- _Dataset records_
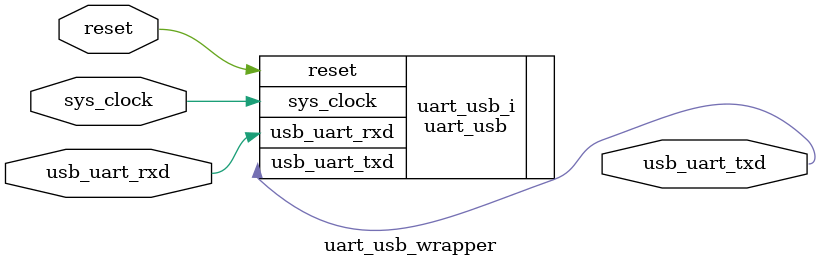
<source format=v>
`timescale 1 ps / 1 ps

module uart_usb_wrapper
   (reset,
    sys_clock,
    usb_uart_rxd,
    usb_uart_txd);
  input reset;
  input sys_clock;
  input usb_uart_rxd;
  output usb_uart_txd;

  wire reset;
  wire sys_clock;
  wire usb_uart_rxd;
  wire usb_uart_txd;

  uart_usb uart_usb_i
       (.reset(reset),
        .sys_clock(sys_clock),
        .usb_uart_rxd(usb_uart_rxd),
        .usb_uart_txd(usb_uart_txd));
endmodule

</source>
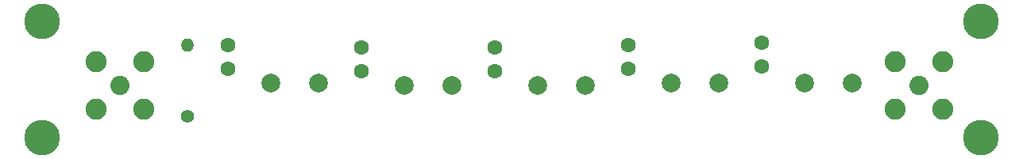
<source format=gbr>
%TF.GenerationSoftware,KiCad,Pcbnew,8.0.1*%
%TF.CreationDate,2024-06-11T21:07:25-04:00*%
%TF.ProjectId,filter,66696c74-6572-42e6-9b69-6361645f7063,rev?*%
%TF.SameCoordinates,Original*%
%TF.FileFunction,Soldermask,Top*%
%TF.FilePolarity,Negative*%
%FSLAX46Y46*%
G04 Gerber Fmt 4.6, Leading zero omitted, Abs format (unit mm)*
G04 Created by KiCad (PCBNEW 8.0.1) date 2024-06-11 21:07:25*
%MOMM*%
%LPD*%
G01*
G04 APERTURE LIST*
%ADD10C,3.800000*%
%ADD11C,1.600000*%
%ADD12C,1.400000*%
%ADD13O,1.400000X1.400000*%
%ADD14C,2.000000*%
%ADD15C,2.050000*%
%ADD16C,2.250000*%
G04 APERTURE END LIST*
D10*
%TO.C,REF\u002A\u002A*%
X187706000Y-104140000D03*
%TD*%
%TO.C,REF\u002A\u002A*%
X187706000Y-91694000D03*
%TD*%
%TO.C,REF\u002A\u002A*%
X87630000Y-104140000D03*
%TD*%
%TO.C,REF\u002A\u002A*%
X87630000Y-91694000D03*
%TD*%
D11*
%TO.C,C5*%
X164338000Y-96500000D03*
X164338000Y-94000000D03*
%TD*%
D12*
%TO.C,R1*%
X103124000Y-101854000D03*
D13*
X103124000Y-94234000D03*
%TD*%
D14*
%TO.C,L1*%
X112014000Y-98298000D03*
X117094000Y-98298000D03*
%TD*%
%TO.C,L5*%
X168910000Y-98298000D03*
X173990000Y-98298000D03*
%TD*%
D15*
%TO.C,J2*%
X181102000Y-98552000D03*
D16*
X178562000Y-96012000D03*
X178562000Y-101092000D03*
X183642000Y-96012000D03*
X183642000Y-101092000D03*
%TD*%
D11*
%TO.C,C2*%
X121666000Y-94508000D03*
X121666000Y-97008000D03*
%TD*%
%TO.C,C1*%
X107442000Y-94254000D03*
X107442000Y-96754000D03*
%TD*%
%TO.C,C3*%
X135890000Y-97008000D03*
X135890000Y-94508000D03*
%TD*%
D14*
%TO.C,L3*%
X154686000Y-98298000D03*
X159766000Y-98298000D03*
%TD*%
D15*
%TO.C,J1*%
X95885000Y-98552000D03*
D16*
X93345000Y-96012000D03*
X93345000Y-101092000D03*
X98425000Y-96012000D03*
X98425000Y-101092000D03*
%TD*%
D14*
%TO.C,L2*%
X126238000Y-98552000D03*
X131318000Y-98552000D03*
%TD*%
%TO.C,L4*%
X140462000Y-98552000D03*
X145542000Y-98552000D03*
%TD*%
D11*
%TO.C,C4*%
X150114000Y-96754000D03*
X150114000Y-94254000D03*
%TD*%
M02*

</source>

==

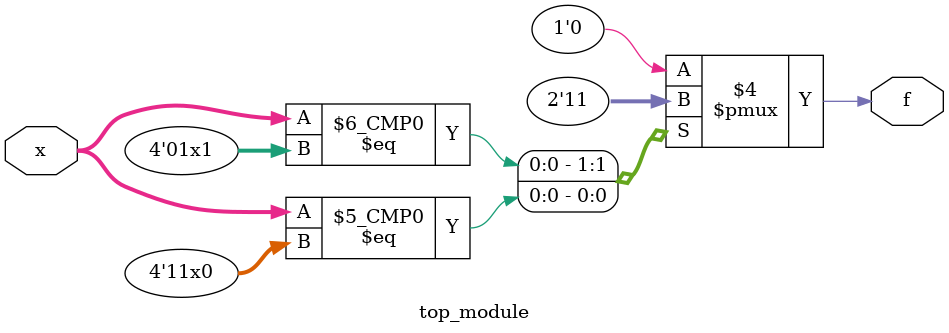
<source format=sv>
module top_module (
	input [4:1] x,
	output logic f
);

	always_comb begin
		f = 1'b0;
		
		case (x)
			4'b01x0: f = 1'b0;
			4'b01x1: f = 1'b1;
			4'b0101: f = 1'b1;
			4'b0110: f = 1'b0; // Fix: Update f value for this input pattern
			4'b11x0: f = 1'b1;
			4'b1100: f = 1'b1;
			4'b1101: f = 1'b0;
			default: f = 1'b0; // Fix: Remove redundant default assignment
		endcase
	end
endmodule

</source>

- _Exercise goal_
All that is wanted is a faithful reproduction of the line above with "<source format=v>", the line with "wire usb_uart_rxd;", and every line in between.

- _Solution for this exercise_
<source format=v>
`timescale 1 ps / 1 ps

module uart_usb_wrapper
   (reset,
    sys_clock,
    usb_uart_rxd,
    usb_uart_txd);
  input reset;
  input sys_clock;
  input usb_uart_rxd;
  output usb_uart_txd;

  wire reset;
  wire sys_clock;
  wire usb_uart_rxd;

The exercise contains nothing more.